Records provided section start

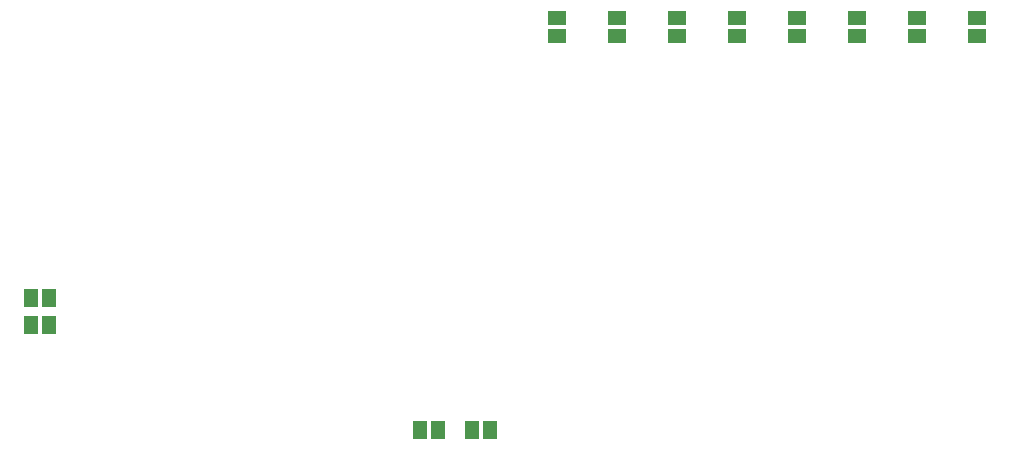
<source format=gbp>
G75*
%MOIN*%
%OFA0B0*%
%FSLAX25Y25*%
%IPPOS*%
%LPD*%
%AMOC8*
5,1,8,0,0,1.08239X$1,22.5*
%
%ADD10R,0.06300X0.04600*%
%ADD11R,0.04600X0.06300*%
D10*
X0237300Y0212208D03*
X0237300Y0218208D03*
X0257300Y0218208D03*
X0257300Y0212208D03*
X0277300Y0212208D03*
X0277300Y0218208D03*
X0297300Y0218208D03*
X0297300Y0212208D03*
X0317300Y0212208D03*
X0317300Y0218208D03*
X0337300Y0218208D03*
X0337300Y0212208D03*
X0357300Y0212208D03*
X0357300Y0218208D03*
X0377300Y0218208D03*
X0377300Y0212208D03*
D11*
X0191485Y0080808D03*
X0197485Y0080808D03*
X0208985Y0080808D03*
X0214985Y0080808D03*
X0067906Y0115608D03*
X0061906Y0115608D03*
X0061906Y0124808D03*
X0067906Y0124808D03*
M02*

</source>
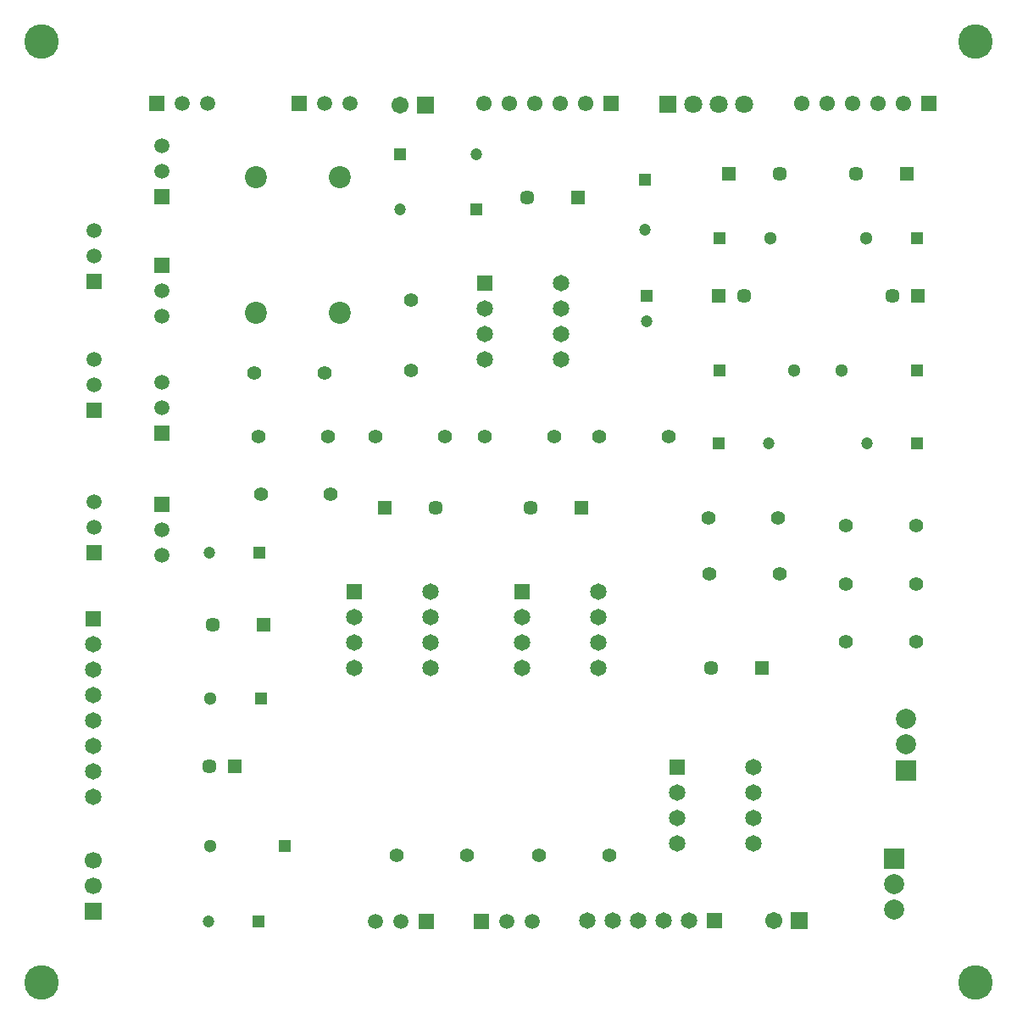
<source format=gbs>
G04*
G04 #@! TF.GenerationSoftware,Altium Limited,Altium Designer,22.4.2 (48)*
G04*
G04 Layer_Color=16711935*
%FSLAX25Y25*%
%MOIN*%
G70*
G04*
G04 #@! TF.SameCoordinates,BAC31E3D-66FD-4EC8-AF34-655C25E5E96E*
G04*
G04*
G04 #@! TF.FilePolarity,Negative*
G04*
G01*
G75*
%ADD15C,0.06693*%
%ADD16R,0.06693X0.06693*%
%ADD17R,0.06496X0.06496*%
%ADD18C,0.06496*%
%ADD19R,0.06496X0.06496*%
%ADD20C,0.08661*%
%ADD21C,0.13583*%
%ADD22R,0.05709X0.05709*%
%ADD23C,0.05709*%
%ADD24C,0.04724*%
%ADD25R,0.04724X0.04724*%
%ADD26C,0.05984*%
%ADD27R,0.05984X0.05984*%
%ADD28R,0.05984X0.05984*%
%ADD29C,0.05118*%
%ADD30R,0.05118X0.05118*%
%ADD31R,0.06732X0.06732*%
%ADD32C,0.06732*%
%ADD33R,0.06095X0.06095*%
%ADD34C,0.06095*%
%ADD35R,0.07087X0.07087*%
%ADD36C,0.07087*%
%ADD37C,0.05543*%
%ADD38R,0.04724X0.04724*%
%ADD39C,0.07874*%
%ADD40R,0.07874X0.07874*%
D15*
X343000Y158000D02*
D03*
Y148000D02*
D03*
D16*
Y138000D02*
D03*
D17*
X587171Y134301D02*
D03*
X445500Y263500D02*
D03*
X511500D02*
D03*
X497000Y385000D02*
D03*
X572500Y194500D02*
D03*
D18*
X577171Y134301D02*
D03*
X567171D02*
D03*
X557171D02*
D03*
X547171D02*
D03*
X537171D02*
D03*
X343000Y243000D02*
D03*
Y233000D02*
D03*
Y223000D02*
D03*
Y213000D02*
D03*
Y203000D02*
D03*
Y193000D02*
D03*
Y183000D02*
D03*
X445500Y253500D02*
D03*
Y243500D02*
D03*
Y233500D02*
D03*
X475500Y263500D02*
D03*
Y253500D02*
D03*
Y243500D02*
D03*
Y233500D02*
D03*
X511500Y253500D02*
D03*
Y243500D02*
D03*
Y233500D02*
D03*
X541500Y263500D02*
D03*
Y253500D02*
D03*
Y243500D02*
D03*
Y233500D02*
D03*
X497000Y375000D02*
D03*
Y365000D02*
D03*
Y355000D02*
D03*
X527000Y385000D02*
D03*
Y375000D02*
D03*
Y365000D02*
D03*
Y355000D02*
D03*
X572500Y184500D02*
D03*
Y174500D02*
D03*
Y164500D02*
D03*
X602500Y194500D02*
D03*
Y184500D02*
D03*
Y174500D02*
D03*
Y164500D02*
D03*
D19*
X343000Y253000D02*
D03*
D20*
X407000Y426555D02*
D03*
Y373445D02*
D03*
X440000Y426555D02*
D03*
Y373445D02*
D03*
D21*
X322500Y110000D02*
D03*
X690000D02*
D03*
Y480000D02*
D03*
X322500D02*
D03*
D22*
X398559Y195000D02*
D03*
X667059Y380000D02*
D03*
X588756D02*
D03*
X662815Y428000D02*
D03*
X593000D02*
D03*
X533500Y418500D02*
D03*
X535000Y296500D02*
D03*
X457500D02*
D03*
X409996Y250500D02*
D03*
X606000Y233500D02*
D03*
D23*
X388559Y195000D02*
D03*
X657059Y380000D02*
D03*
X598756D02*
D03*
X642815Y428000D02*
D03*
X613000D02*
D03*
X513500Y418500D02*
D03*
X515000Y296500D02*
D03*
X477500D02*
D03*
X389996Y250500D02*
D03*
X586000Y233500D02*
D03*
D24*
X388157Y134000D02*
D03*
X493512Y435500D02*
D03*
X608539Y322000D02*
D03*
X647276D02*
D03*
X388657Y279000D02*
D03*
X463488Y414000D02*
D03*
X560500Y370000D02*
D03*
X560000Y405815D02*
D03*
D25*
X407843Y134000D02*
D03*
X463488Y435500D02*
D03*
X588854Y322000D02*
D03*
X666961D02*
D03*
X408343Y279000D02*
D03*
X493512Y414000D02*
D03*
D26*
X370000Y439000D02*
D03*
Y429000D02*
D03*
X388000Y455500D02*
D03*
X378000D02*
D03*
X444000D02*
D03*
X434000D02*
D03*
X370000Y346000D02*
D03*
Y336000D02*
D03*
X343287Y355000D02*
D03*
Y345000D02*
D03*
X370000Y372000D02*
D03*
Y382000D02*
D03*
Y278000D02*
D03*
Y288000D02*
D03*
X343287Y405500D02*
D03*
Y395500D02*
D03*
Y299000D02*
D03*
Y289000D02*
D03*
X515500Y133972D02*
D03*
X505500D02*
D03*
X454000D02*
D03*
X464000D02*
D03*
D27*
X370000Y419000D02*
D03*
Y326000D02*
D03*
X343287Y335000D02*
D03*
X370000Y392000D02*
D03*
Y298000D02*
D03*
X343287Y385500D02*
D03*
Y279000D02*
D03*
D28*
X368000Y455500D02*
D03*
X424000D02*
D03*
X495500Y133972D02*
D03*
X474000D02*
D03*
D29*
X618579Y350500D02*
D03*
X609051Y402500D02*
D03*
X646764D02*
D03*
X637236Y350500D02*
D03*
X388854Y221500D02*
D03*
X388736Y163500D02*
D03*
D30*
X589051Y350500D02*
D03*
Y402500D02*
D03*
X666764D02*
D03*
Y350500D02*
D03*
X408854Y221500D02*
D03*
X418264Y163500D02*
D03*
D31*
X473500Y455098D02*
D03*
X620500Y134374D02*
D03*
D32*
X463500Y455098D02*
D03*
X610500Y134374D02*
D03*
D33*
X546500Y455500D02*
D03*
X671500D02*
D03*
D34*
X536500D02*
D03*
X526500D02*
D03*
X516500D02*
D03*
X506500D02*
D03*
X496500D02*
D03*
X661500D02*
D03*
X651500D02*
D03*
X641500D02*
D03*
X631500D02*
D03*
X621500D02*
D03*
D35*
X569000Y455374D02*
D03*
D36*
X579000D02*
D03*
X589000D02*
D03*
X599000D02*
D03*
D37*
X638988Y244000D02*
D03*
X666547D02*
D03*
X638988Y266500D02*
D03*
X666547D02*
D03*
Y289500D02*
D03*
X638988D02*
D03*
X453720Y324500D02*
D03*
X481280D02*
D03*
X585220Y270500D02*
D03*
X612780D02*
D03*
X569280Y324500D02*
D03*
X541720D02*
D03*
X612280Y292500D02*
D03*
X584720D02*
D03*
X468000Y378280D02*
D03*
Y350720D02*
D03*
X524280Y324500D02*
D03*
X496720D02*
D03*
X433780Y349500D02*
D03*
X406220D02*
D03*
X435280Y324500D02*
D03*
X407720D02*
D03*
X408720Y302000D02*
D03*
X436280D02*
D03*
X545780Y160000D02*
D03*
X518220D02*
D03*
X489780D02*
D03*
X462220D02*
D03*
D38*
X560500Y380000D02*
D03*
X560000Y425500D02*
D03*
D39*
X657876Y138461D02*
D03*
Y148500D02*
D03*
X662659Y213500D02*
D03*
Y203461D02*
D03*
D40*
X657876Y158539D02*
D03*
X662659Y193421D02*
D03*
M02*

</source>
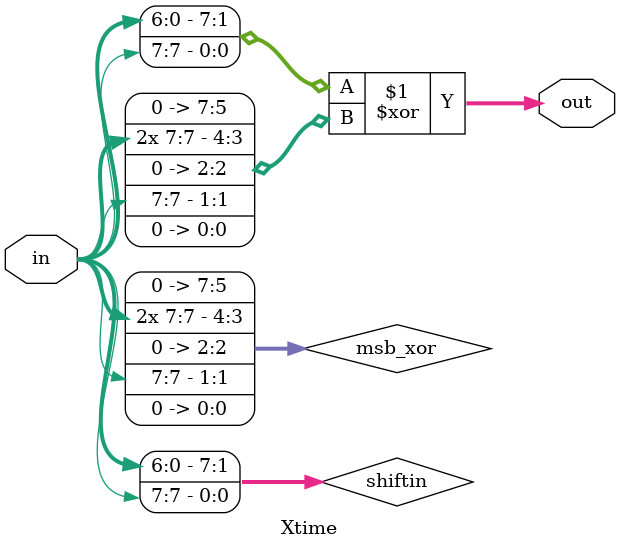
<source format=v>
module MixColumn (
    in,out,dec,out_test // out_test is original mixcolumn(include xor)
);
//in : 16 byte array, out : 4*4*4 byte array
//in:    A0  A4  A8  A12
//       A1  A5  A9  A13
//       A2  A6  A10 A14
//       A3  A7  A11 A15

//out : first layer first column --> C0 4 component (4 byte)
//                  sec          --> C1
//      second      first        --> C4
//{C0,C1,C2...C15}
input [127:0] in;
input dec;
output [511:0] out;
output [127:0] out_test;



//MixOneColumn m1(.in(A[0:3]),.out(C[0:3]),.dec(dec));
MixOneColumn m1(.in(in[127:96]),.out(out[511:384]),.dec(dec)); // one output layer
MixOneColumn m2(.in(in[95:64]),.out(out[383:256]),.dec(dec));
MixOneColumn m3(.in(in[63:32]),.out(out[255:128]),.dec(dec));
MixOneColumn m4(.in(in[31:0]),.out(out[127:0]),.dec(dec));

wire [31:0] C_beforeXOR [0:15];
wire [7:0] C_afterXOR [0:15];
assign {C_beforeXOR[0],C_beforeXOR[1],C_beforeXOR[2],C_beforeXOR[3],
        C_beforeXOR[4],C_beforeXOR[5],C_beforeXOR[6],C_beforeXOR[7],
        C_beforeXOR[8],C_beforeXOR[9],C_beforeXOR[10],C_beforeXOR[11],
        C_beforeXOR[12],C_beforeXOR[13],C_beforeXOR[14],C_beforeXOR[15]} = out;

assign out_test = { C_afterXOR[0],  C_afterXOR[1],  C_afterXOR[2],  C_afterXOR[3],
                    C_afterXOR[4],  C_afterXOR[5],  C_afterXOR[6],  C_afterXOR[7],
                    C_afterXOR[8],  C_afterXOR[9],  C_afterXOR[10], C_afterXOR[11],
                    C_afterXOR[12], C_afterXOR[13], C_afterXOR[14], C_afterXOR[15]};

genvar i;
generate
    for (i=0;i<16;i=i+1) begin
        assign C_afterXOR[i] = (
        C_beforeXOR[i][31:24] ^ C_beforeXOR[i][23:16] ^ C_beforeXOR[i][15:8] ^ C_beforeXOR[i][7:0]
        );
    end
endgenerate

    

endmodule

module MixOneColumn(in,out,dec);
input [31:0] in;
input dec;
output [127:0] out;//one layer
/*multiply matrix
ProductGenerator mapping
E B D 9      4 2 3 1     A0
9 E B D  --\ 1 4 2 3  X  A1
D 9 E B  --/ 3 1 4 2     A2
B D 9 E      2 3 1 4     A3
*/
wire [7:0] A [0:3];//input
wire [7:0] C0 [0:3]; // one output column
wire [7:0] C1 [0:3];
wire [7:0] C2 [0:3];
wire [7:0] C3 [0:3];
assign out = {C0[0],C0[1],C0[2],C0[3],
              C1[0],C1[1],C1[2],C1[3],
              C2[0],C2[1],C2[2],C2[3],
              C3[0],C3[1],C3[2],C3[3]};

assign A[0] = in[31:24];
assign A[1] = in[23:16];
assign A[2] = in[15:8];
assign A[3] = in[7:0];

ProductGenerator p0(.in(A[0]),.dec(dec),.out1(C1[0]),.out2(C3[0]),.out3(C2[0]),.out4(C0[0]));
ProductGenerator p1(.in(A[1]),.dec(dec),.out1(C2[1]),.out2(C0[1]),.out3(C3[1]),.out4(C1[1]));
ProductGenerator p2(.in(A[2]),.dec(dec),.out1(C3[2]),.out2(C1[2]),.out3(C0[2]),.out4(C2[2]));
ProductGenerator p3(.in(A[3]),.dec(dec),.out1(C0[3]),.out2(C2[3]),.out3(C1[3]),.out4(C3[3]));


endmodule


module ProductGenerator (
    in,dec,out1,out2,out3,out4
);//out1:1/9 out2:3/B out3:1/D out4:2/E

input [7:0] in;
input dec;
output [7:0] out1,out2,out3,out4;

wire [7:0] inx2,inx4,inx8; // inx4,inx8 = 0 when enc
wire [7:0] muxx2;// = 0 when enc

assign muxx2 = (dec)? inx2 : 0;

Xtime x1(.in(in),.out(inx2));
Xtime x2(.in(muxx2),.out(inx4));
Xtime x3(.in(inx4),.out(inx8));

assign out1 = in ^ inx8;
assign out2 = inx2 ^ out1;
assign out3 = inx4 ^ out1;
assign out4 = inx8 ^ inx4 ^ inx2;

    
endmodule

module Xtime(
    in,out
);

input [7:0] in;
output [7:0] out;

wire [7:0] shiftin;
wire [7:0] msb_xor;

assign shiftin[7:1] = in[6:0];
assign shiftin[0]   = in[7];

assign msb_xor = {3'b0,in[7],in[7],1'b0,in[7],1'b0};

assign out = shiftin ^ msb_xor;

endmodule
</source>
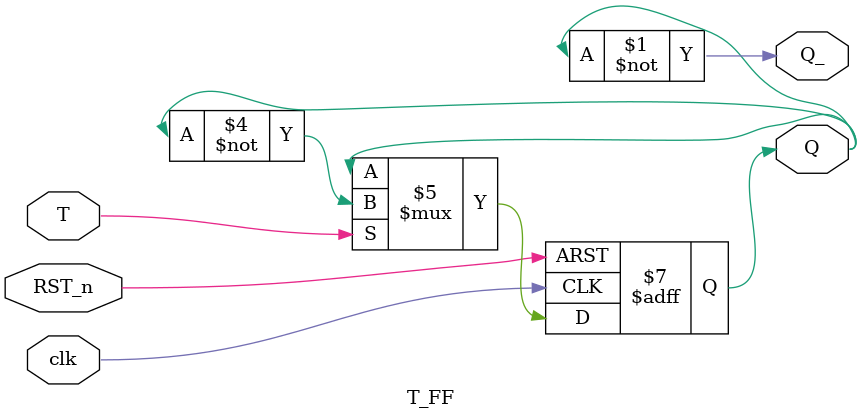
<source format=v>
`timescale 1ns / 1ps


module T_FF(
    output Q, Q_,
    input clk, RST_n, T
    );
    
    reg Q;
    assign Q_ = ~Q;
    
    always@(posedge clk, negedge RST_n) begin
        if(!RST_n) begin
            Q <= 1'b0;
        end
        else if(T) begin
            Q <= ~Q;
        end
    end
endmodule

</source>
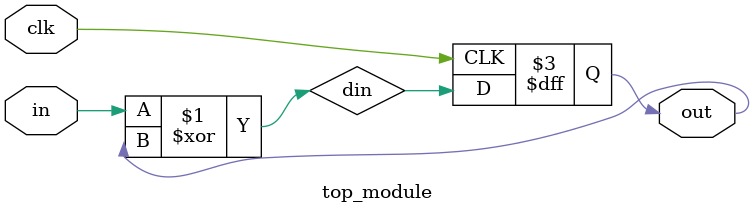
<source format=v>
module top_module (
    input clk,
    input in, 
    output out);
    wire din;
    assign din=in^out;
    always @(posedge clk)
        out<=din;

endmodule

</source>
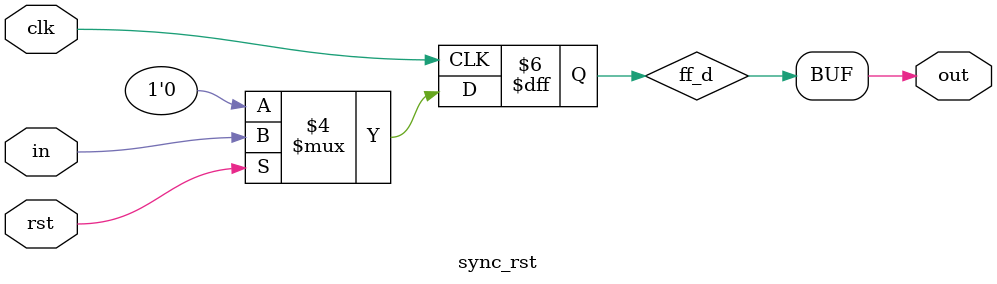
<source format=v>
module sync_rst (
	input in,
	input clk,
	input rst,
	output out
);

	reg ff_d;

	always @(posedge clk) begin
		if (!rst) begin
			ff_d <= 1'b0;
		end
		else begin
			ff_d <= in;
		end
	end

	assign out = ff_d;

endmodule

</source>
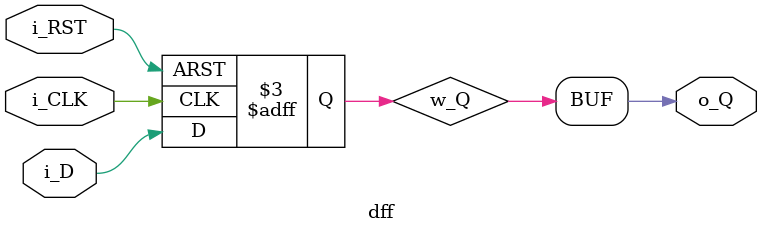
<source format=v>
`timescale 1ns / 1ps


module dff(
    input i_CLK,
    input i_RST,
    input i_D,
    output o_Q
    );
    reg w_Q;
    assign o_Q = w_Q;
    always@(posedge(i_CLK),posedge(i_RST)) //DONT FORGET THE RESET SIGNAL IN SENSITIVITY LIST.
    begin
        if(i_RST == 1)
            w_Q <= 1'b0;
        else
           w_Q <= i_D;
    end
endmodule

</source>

Records provided section end

_Work task_. In the entries above, find each line with the word "MixOneColumn" and show it.

_Answer_.
//MixOneColumn m1(.in(A[0:3]),.out(C[0:3]),.dec(dec));
MixOneColumn m1(.in(in[127:96]),.out(out[511:384]),.dec(dec)); // one output layer
MixOneColumn m2(.in(in[95:64]),.out(out[383:256]),.dec(dec));
MixOneColumn m3(.in(in[63:32]),.out(out[255:128]),.dec(dec));
MixOneColumn m4(.in(in[31:0]),.out(out[127:0]),.dec(dec));
module MixOneColumn(in,out,dec);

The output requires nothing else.